Hostage diplomacy: China's key tool to pressure rivals escalates war risk
Aug 15, 2021
Tokyo [Japan], August 15 : China has been exercising hostage diplomacy for a long time to pressure its rivals and superpowers in an attempt to get some leverages for Beijing's benefits but now these communist attempts escalate chances of war, a media report said on Saturday.
Last week, Beijing announced an 11-year sentence for Canadian Michael Spavor and upheld the death sentence of Canadian Robert Schellenberg. Beijing's step was criticised worldwide as the move and its timing was purported to pressure Ottawa to release the Huawei Technologies executive Meng Wanzhou who is awaiting a Canadian court ruling on her extradition to the US, Nikkei Asia reported.
She faces charges of misleading HSBC over the nature of Huawei's ties to its Iranian subsidiary Skycom, causing the bank to unwittingly violate US sanctions on Iran.

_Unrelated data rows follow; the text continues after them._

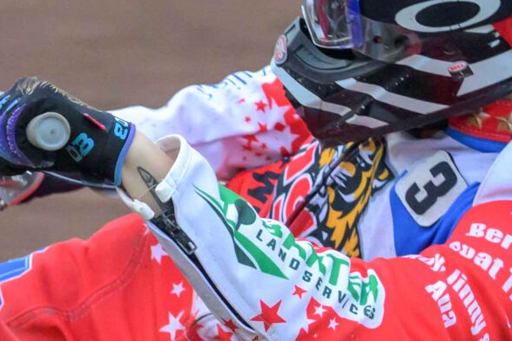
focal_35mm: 1045
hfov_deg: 2.0
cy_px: 375
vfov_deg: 1.3
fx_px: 14861
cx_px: 257
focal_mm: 160
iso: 2000
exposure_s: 1/500
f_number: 4.8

China's attempt to interfere in the legal proceedings of other countries through hostage diplomacy is counterproductive for Beijing's long-term security interests as it increases the chance of accidental conflict with China, writer Stephen Nagy said in Nikkei Asia's opinion piece.

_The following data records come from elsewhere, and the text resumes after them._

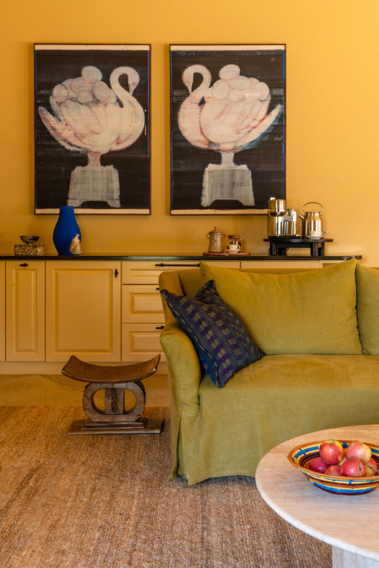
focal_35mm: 40
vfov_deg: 48.5
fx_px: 631
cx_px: 190
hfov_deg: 33.4
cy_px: 284
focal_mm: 40
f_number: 11
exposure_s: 1
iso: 200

Now, even the close allies of the US believe that they are vulnerable to China's arbitrary detainment and coercion.
Beijing has been bullying its immediate neighbors from Japan to Singapore, South Korea to Taiwan and Australia through its power and financial strength and China coerce them as they pursue their national interests, Nagy added.
Beijing's recent hostage diplomacy actions have threatened the scholars and researchers to visit the country for their research purpose as they fear arbitrary detainment by China due to country-based rivalry. Now, China is facing the wrong effects of its hostage diplomacy as those experts who can contribute to developing China are staying away from the country and giving their precious work to other nations.
Beijing is following Italian diplomat Niccolo Machiavelli's notion that it's is better to be feared than loved.
Nagy said that this approach to foreign policy, exemplified by the detention of Canadians Kovrig, Spavor and Shellenberg, and the bullying of Australia, South Korea and Japan during their spats with Beijing, has not won China friends or allayed the concerns of its neighbors. Quite the opposite in fact, with a recent Pew Research Center survey showing China's favorability ratings falling to record lows.